As seen in Harry Potter and the Chamber of Secrets
Displayed with permission from the Ford Motor Company

The Ford Anglia was enchanted by its owner, Arthur Weasley, to give it the ability to fly and become invisible. At the start of their second year, Harry Potter and Ron Weasley miss the Hogwarts Express and use the car to fly to Hogwarts. Just as they arrive at the school, the Anglia begins to break down and crashes into the flailing branches of the Whomping Willow. Later that year, the magical car heroically saves Harry and Ron from giant spiders in the Forbidden Forest.

Dumbledore's Army

The D.A. sign-up sheet used in the Harry Potter and the Order of the Phoenix movie, as seen in Harry Potter: the Exhibition in Chicago, IL

In the Gryffindor Common room area of the exhibition, a glass case contains what we presume is the original D.A. list used in the movie. The signatures (each in a different handwriting) are written in pencil in two columns on a long sheet of paper. The list contains some names we don’t see in the books (see if you can recognize them). Here they are, in the order they appear on the list:

Hermione Granger
Ron Weasley
Harry Potter
George Weasley
Fred Weasley
Ginny Weasley
Luna Lovegood
Neville Longbottom
Padma Patil
Parvati Patil
Cho Chang
Zacharias Smith


Anthony Goldstein
Alice Tolipan
Luca Carruse
Marietta Edgecombe
Katie Bell
Hannah Abbott
Susan Bones
Ernie MacMillan
Dean Thomas
Michael Corner
Dennis Creevey
Terry Boot
Alicia Spinnet
Lee Jordan
Nigel Wespurt
Justin Finch-Fletchley

Harry Potter: The Exhibition Rule

• No photography or videography.

• No cell phone usage.

• No food or beverages.

• There are no restrooms inside Harry Potter: The Exhibition. Restrooms are located on every level of the museum.

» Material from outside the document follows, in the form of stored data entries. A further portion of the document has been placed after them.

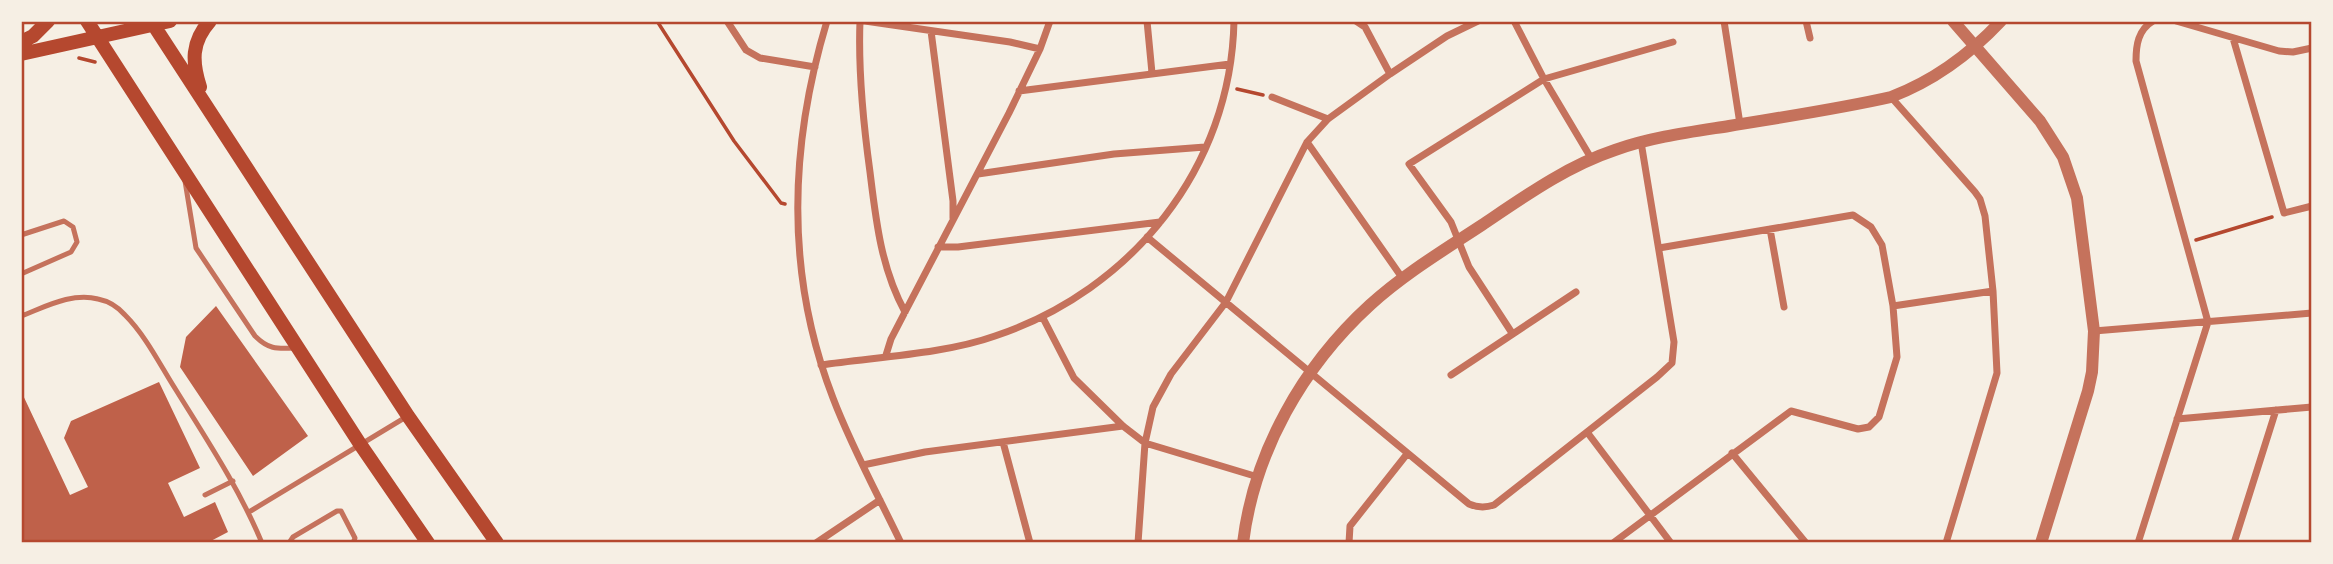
<svg xmlns="http://www.w3.org/2000/svg" width="2333" height="564" viewBox="0 0 2333 564" font-family="'Public Sans',sans-serif">
<style>
.building{fill:#bf614a}
.lines{fill:none;stroke-linecap:round;stroke-linejoin:round}
.path{stroke:#b5482f;stroke-width:3.5}
.service{stroke:#c5725c;stroke-width:5}
.minor{stroke:#c5725c;stroke-width:7}
.tertiary{stroke:#c5725c;stroke-width:12}
.secondary{stroke:#b5482f;stroke-width:14}
.neatline{fill:none;stroke:#b5482f;stroke-width:2.5}
</style>
<rect width="100%" height="100%" fill="#f6efe4"/>
<path class="building" d="M216,306L308,436L253,476L180,367L186,337Z
M159,382L200,468L168,483L184,517L215,502L228,532L207,543H25L21,534V391L70,495L88,487L64,438L71,421Z"/>
<g class="lines">
<path class="path" d="M657,21L734,141L781,203L785,204
M79,58L95,62
M1237,89L1263,95
M2196,240L2272,217"/>
<path class="service" d="M185,181L196,248L255,336C268,349 276,349 294,348
M21,235L64,221L73,227L77,242L71,252L21,274
M21,316C45,307 72,292 98,299C108,301 118,307 125,315C146,336 160,365 176,390C207,440 239,488 262,543
M205,495L233,481
M249,512L406,417
M289,543L293,537L337,511H341L355,538L353,543"/>
<path class="minor" d="M727,21L746,50L760,58L815,67
M827,21C789,147 785,274 833,398C852,448 878,495 901,543
M860,21C858,72 863,121 870,172C876,221 881,268 905,312
M865,21L1010,42L1040,49
M1147,21L1152,73
M1356,21L1365,27L1390,74
M1514,21L1544,79L1591,158
M1724,21L1740,124
M1806,21L1810,38
M2176,21L2279,51L2293,52L2312,48
M931,31L953,201V218
M2233,38L2284,213L2312,206
M1019,91L1230,64
M1272,97L1328,119
M1891,97L1975,192L1980,199L1985,216L1993,291L1997,373L1946,543
M1307,142L1403,279
M978,174L1114,154L1205,147
M1770,229L1784,307
M1147,237L1469,504C1478,508 1485,508 1494,505L1657,377L1672,363L1674,342L1641,142
M938,247H958L1160,222
M1893,306L1993,291
M1043,318L1074,378L1123,426L1145,443L1258,477
M2094,331L2312,313
M1512,333L1469,267L1451,222L1409,164L1544,79L1673,42
M886,355L891,339L905,312L1009,113L1040,49L1050,21
M821,365C875,357 945,354 995,336C1132,290 1231,168 1234,21
M1451,375L1576,292
M2177,419L2312,407
M1587,432L1671,543
M1003,442L1030,543
M1732,453L1806,543
M863,465L925,452L1123,426
M816,543L880,500
M1138,543L1145,443L1153,407L1171,374L1226,302L1307,142L1328,119L1390,74L1447,36L1478,21
M1349,543L1350,526L1407,454
M1613,543L1791,411L1858,429L1869,427L1879,417L1897,357L1893,306L1882,245L1871,227L1853,215L1659,248
M2138,543L2208,322L2136,61C2136,45 2138,30 2153,21
M2234,543L2276,410"/>
<path class="tertiary" d="M1953,21L2040,121L2063,157L2077,198L2094,331L2092,372L2088,391L2041,543
M1243,543C1254,452 1303,366 1370,305C1404,274 1444,250 1482,225C1525,196 1567,166 1615,150C1652,137 1691,132 1729,126C1783,117 1838,109 1891,97C1933,81 1970,54 2001,21"/>
<path class="secondary" d="M87,21L360,444L428,543
M151,21L408,416L497,543
M21,42L33,36L48,21
M21,54L170,21
M200,87C192,62 191,42 210,21"/>
</g>
<rect width="2333" height="564" fill="none" stroke="#f6efe4" stroke-width="46"/>
<rect x="23" y="23" width="2287" height="518" class="neatline"/>
</svg>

• Strollers will be parked at the entrance to the exhibit.

• There is no re-entry to the Harry Potter exhibit or store after exiting the exhibit.

• The Harry Potter store is located at the end of Harry Potter: The Exhibition. This is the only museum store that sells Harry Potter merchandise and is only open to guests with a current timed-entry ticket to Harry Potter: The Exhibition.